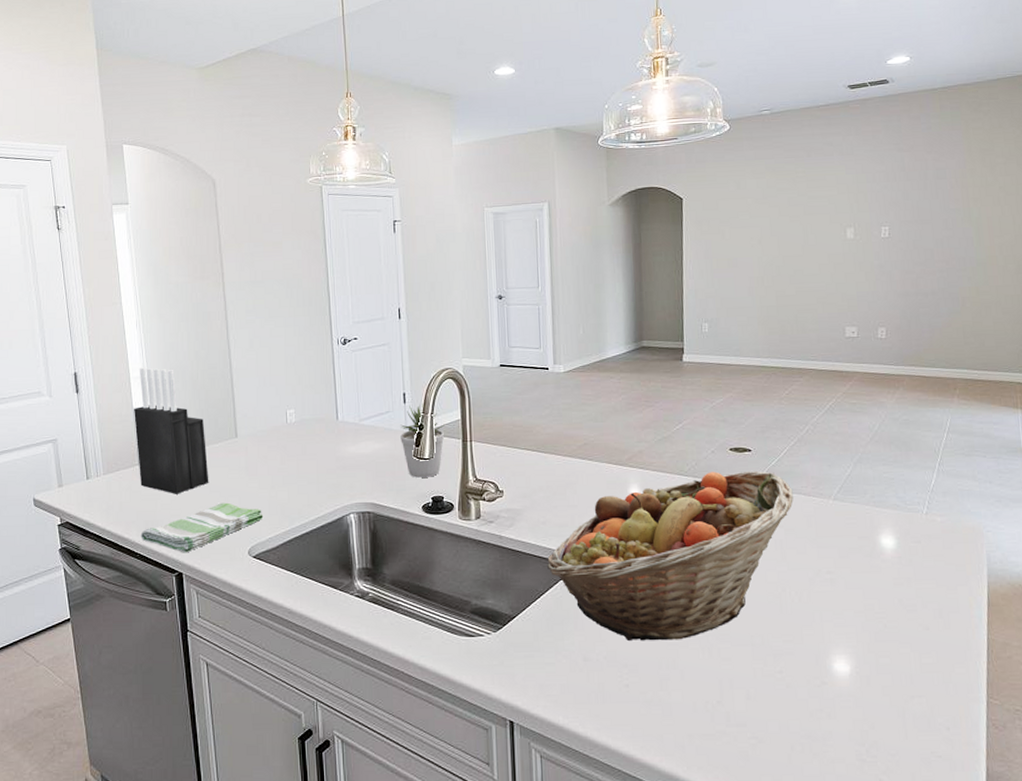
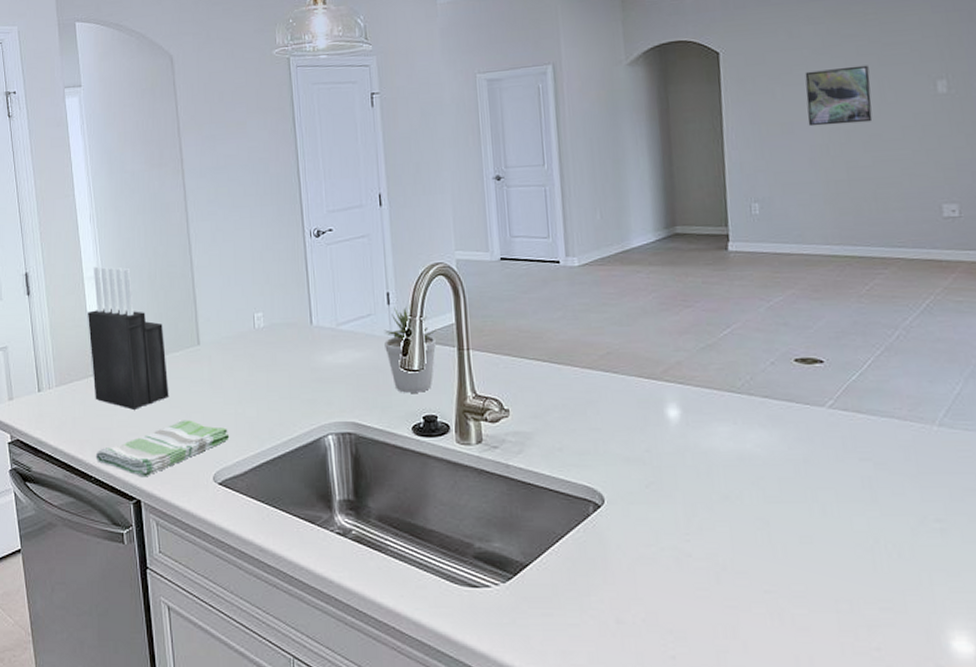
fruit basket: present [547,470,794,641] -> none [566,387,884,602]
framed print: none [748,213,798,262] -> present [805,65,873,127]

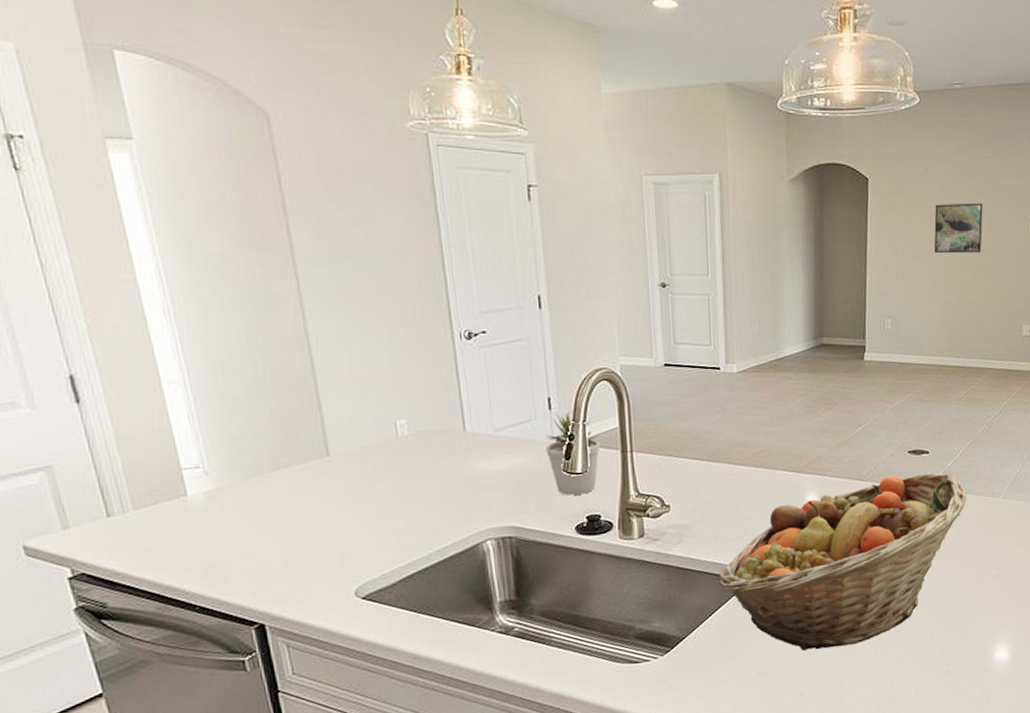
knife block: present [88,266,169,410] -> none [171,368,294,530]
dish towel: present [95,420,230,478] -> none [198,536,373,601]
fruit basket: none [566,387,884,602] -> present [719,472,966,651]

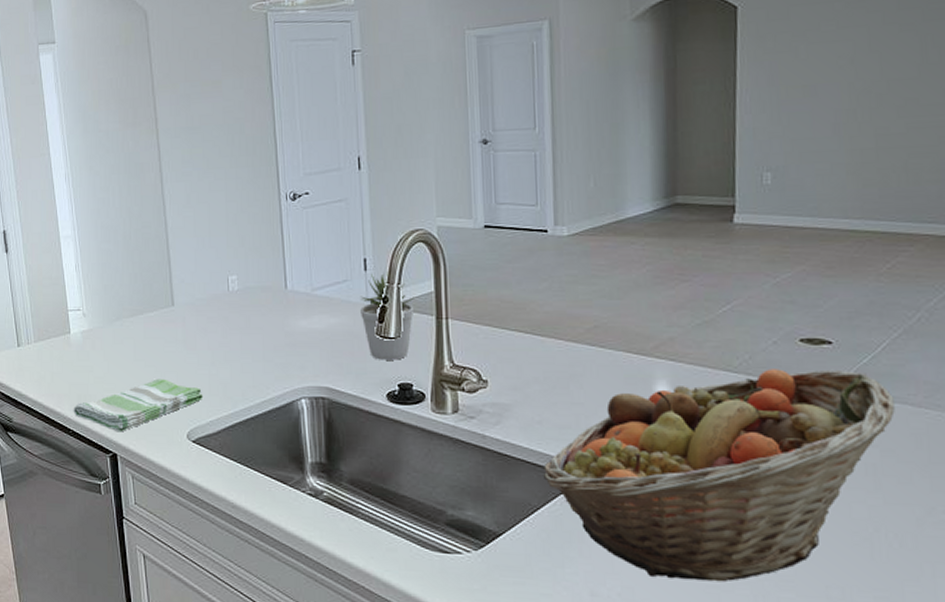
dish towel: none [198,536,373,601] -> present [73,379,203,432]
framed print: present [934,203,983,254] -> none [834,20,911,89]

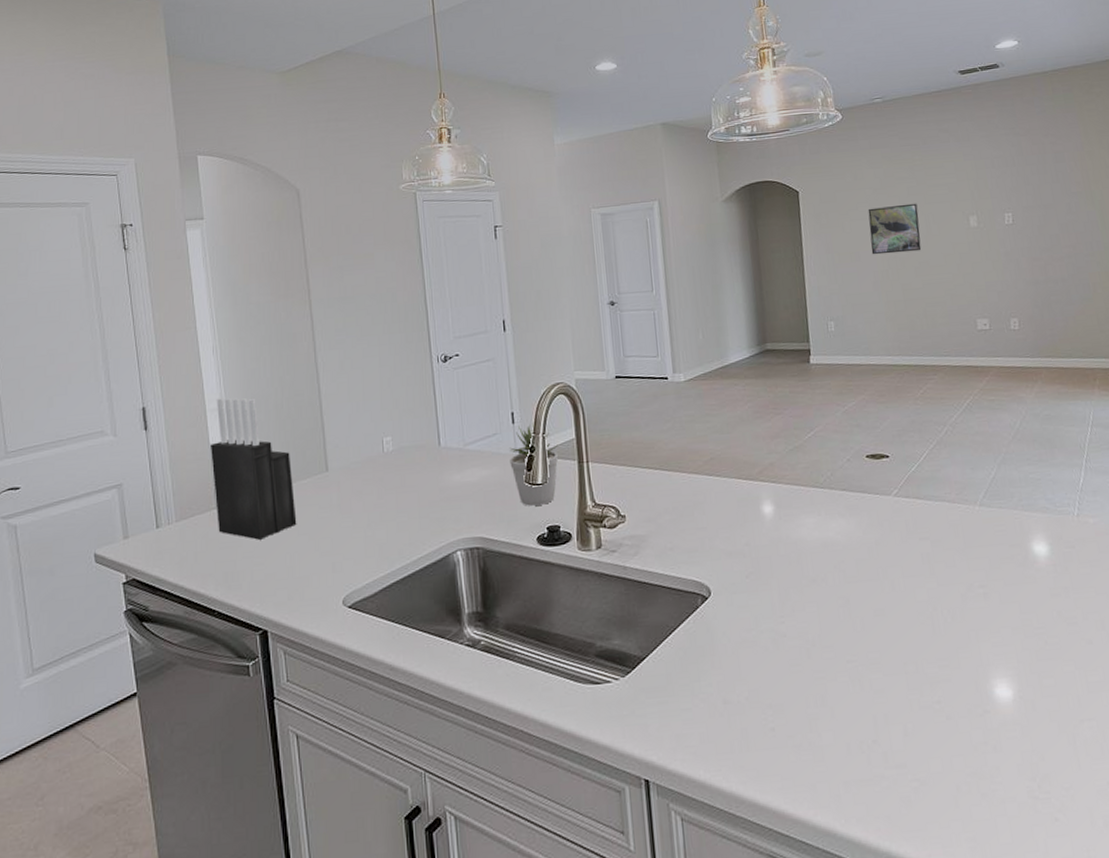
knife block: none [64,225,144,367] -> present [211,398,297,540]
dish towel: present [73,379,203,432] -> none [219,546,359,608]
fruit basket: present [544,369,895,582] -> none [677,478,938,677]
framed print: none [834,20,911,89] -> present [868,203,922,255]

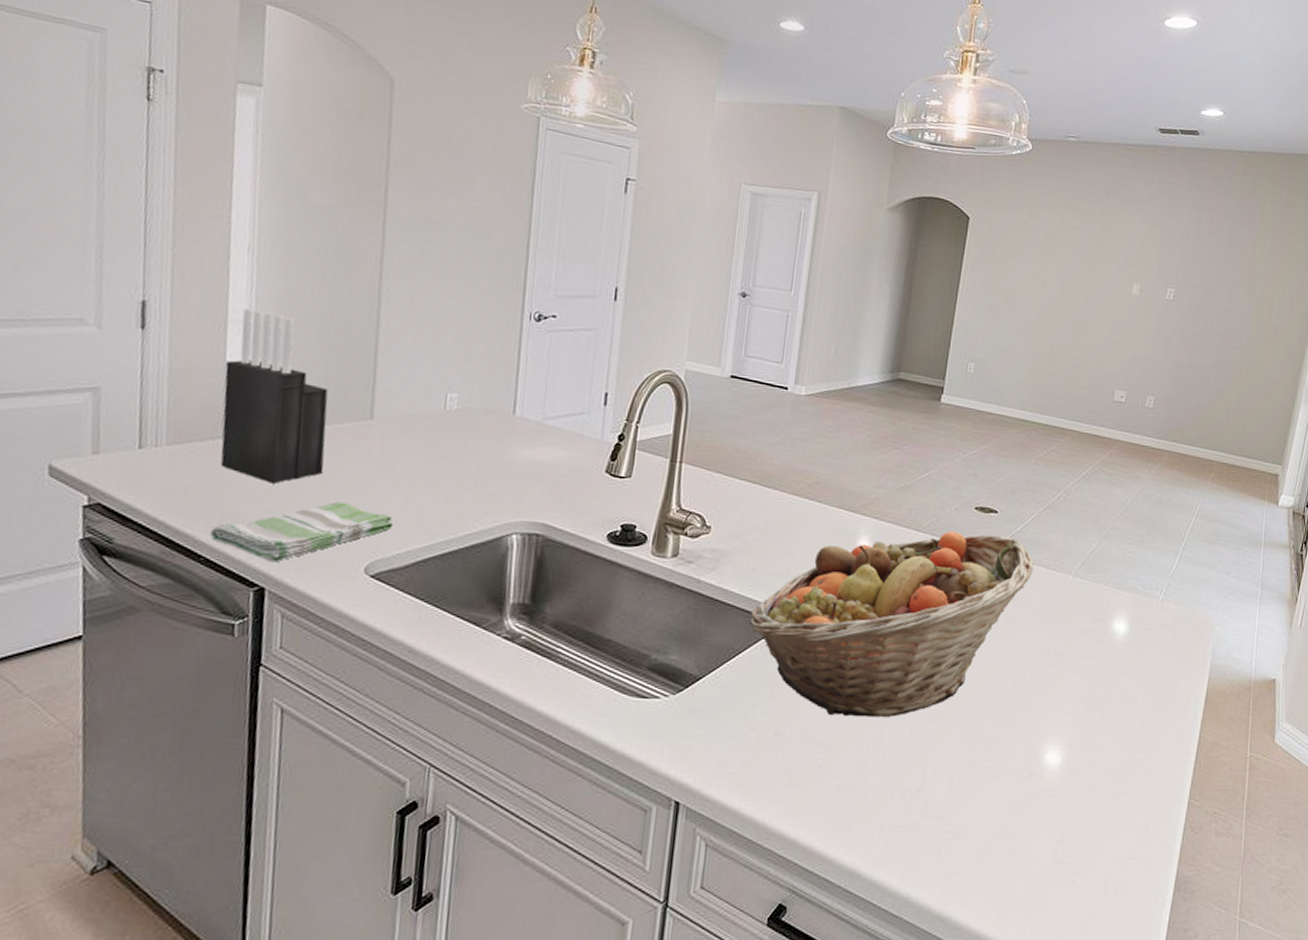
dish towel: none [219,546,359,608] -> present [209,501,394,563]
potted plant: present [509,423,558,506] -> none [592,409,651,500]
fruit basket: none [677,478,938,677] -> present [750,531,1034,718]
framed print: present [868,203,922,255] -> none [1029,252,1086,308]

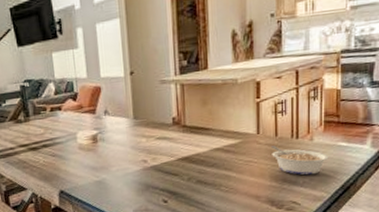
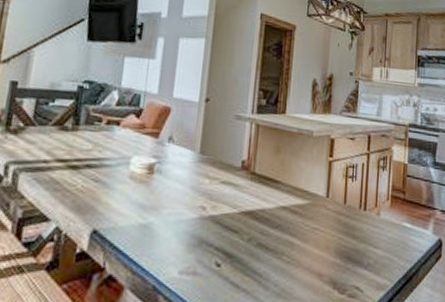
legume: present [271,145,329,175] -> none [339,214,394,257]

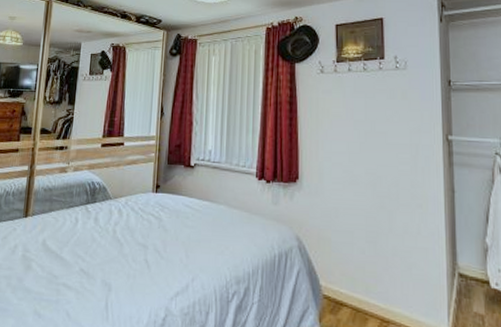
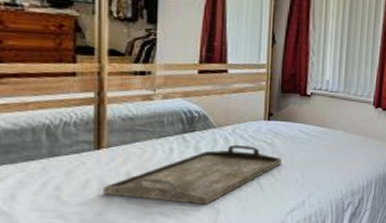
serving tray: none [24,217,167,280] -> present [102,144,282,205]

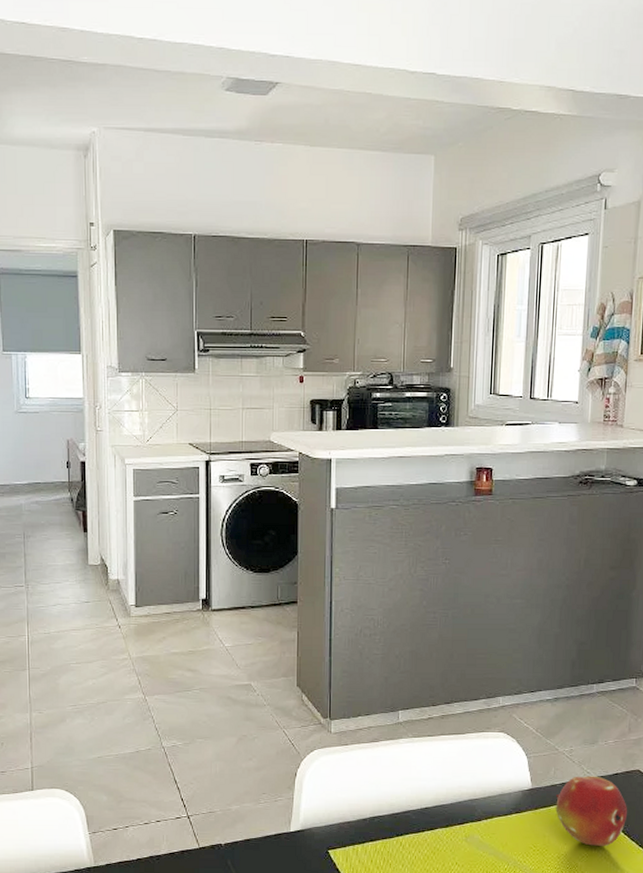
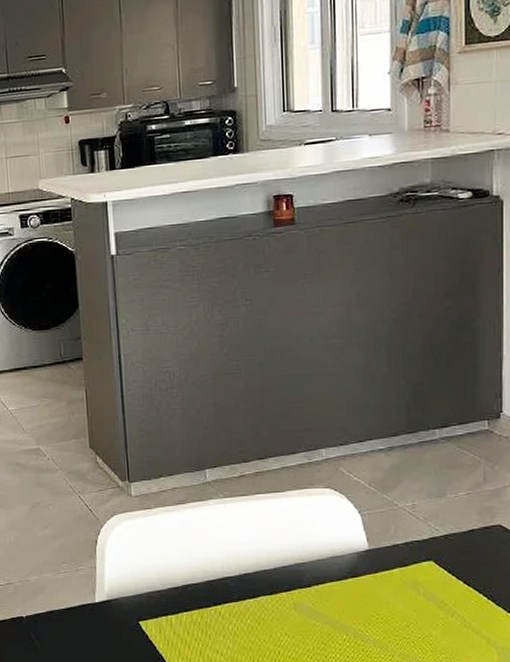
fruit: present [555,776,628,847] -> none [399,533,490,614]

■ ■ ■ ■ ■ ■ ■

WHAT TO WORK ON:
Only the lines from the one containing "dish towel: present [95,420,230,478]" through the end of the records are wanted, set down exactly and without their pictures.

PROBLEM SOLUTION:
dish towel: present [95,420,230,478] -> none [198,536,373,601]
fruit basket: none [566,387,884,602] -> present [719,472,966,651]

dish towel: none [198,536,373,601] -> present [73,379,203,432]
framed print: present [934,203,983,254] -> none [834,20,911,89]

knife block: none [64,225,144,367] -> present [211,398,297,540]
dish towel: present [73,379,203,432] -> none [219,546,359,608]
fruit basket: present [544,369,895,582] -> none [677,478,938,677]
framed print: none [834,20,911,89] -> present [868,203,922,255]

dish towel: none [219,546,359,608] -> present [209,501,394,563]
potted plant: present [509,423,558,506] -> none [592,409,651,500]
fruit basket: none [677,478,938,677] -> present [750,531,1034,718]
framed print: present [868,203,922,255] -> none [1029,252,1086,308]

legume: present [271,145,329,175] -> none [339,214,394,257]

serving tray: none [24,217,167,280] -> present [102,144,282,205]

fruit: present [555,776,628,847] -> none [399,533,490,614]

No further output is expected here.